Categories
apache-spark dataframe json scala

how to convert json string to dataframe on spark

I want to convert string variable below to dataframe on spark.

val jsonStr = "{ "metadata": { "key": 84896, "value": 54 }}"

I know how to create dataframe from json file.

sqlContext.read.json("file.json")

but I don’t know how to create dataframe from string variable.

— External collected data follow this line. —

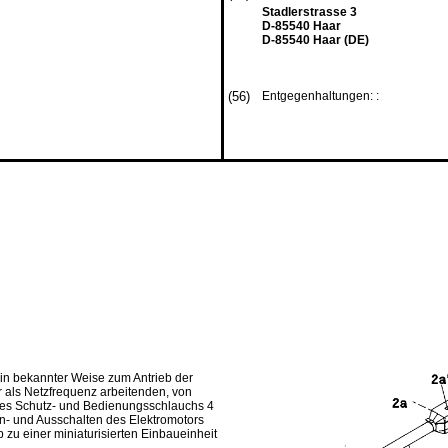
Stadlerstrasse 3
D-85540 Haar
D-85540 Haar (DE)
(56)
Entgegenhaltungen: :
 in bekannter Weise zum Antrieb der
 als Netzfrequenz arbeitenden, von
des Schutz- und Bedienungsschlauchs 4
n- und Ausschalten des Elektromotors
 zu einer miniaturisierten Einbaueinheit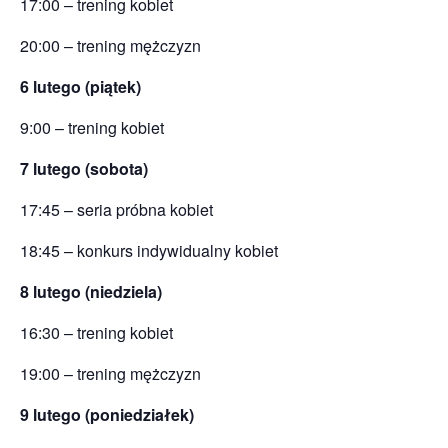
17:00 – trening kobiet
20:00 – trening mężczyzn
6 lutego (piątek)
9:00 – trening kobiet
7 lutego (sobota)
17:45 – seria próbna kobiet
18:45 – konkurs indywidualny kobiet
8 lutego (niedziela)
16:30 – trening kobiet
19:00 – trening mężczyzn
9 lutego (poniedziałek)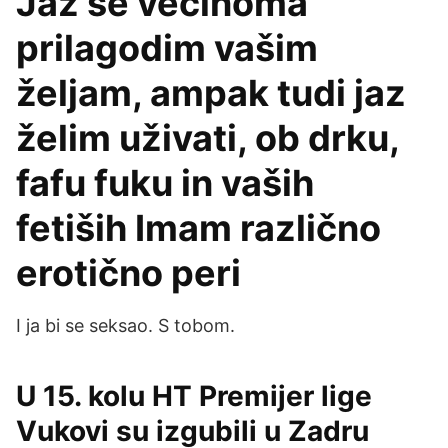
Jaz se večinoma
prilagodim vašim
željam, ampak tudi jaz
želim uživati, ob drku,
fafu fuku in vaših
fetiših Imam različno
erotično peri
I ja bi se seksao. S tobom.
U 15. kolu HT Premijer lige
Vukovi su izgubili u Zadru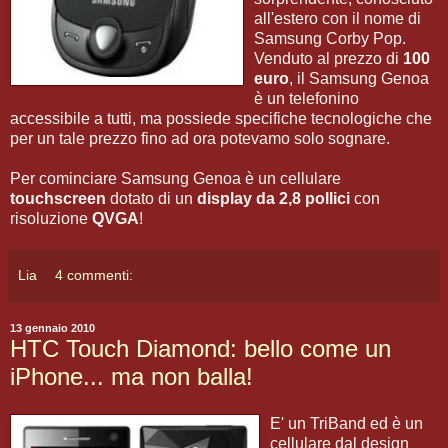
all'estero con il nome di
Samsung Corby Pop.
Venduto al prezzo di
100
euro
, il Samsung Genoa
è un telefonino
accessibile a tutti, ma possiede specifiche tecnologiche che
per un tale prezzo fino ad ora potevamo solo sognare.
Per cominciare Samsung Genoa è un cellulare
touchscreen
dotato di un
display da 2,8 pollici
con
risoluzione
QVGA
!
Lia
4 commenti:
13 gennaio 2010
HTC Touch Diamond: bello come un
iPhone... ma non balla!
E' un TriBand ed è un
cellulare dal design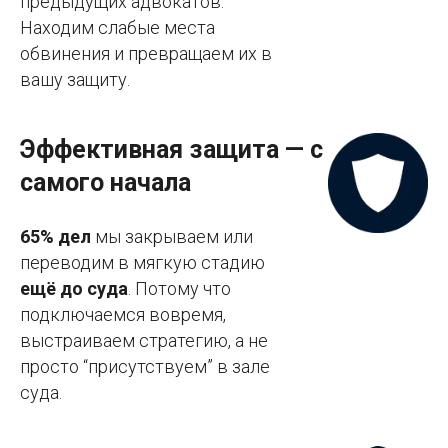
предыдущих адвокатов.
Находим слабые места
обвинения и превращаем их в
вашу защиту.
Эффективная защита — с
самого начала
65% дел
мы закрываем или
переводим в мягкую стадию
ещё до суда
. Потому что
подключаемся вовремя,
выстраиваем стратегию, а не
просто “присутствуем” в зале
суда.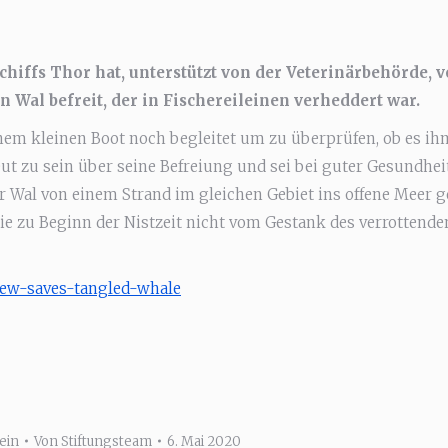
iffs Thor hat, unterstützt von der Veterinärbehörde, v
 Wal befreit, der in Fischereileinen verheddert war.
inem kleinen Boot noch begleitet um zu überprüfen, ob es ih
ut zu sein über seine Befreiung und sei bei guter Gesundheit
 Wal von einem Strand im gleichen Gebiet ins offene Meer 
ie zu Beginn der Nistzeit nicht vom Gestank des verrottende
crew-saves-tangled-whale
ein
Von
Stiftungsteam
6. Mai 2020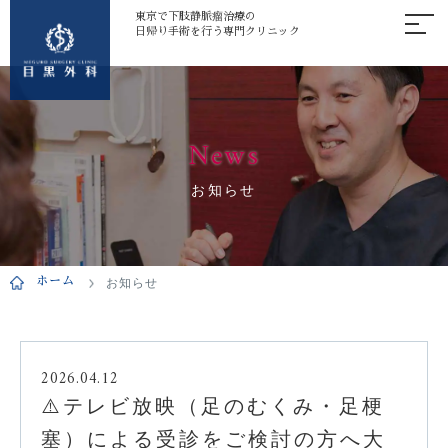
東京で下肢静脈瘤治療の
日帰り手術を行う専門クリニック
News
お知らせ
ホーム
お知らせ
2026.04.12
⚠️テレビ放映（足のむくみ・足梗
塞）による受診をご検討の方へ大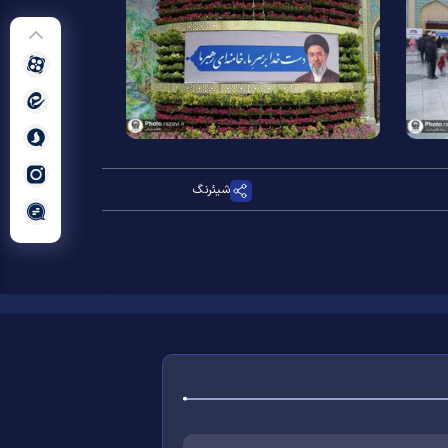
شیئرنگ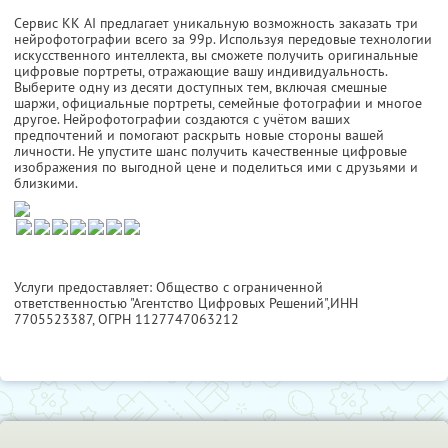
Сервис KK AI предлагает уникальную возможность заказать три
нейрофотографии всего за 99р. Используя передовые технологии
искусственного интеллекта, вы сможете получить оригинальные
цифровые портреты, отражающие вашу индивидуальность.
Выберите одну из десяти доступных тем, включая смешные
шаржи, официальные портреты, семейные фотографии и многое
другое. Нейрофотографии создаются с учётом ваших
предпочтений и помогают раскрыть новые стороны вашей
личности. Не упустите шанс получить качественные цифровые
изображения по выгодной цене и поделиться ими с друзьями и
близкими.
Услуги предоставляет: Общество с ограниченной
ответственностью "Агентство Цифровых Решений",
ИНН
7705523387
, ОГРН 1127747063212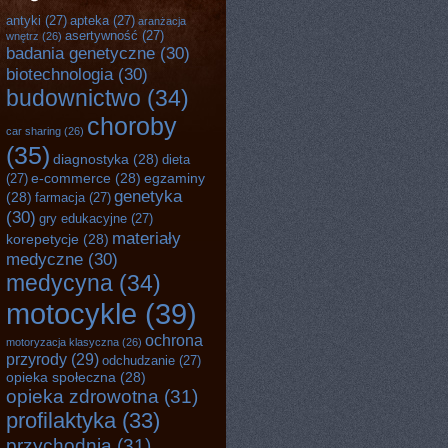
antyki
(27)
apteka
(27)
aranżacja
asertywność
(27)
wnętrz
(26)
badania genetyczne
(30)
biotechnologia
(30)
budownictwo
(34)
choroby
car sharing
(26)
(35)
diagnostyka
(28)
dieta
e-commerce
(28)
egzaminy
(27)
genetyka
(28)
farmacja
(27)
(30)
gry edukacyjne
(27)
materiały
korepetycje
(28)
medyczne
(30)
medycyna
(34)
motocykle
(39)
ochrona
motoryzacja klasyczna
(26)
przyrody
(29)
odchudzanie
(27)
opieka społeczna
(28)
opieka zdrowotna
(31)
profilaktyka
(33)
przychodnia
(31)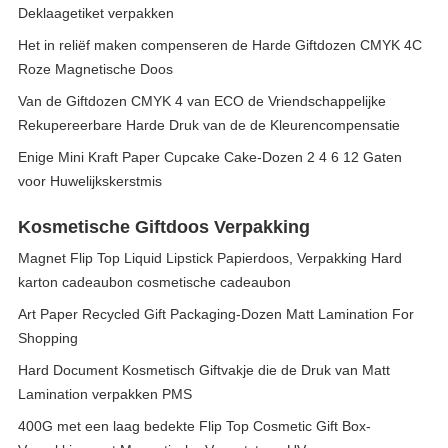
Deklaagetiket verpakken
Het in reliëf maken compenseren de Harde Giftdozen CMYK 4C
Roze Magnetische Doos
Van de Giftdozen CMYK 4 van ECO de Vriendschappelijke
Rekupereerbare Harde Druk van de de Kleurencompensatie
Enige Mini Kraft Paper Cupcake Cake-Dozen 2 4 6 12 Gaten
voor Huwelijkskerstmis
Kosmetische Giftdoos Verpakking
Magnet Flip Top Liquid Lipstick Papierdoos, Verpakking Hard
karton cadeaubon cosmetische cadeaubon
Art Paper Recycled Gift Packaging-Dozen Matt Lamination For
Shopping
Hard Document Kosmetisch Giftvakje die de Druk van Matt
Lamination verpakken PMS
400G met een laag bedekte Flip Top Cosmetic Gift Box-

How can I convert json String variable to dataframe.

For Spark 2.2+:

import spark.implicits._
val jsonStr = """{ "metadata": { "key": 84896, "value": 54 }}"""
val df = spark.read.json(Seq(jsonStr).toDS)

For Spark 2.1.x:

val events = sc.parallelize("""{"action":"create","timestamp":"2016-01-07T00:01:17Z"}""" :: Nil)    
val df = sqlContext.read.json(events)

Hint: this is using sqlContext.read.json(jsonRDD: RDD[Stirng]) overload.
There is also sqlContext.read.json(path: String) where it reads a Json file directly.

For older versions:

val jsonStr = """{ "metadata": { "key": 84896, "value": 54 }}"""
val rdd = sc.parallelize(Seq(jsonStr))
val df = sqlContext.read.json(rdd)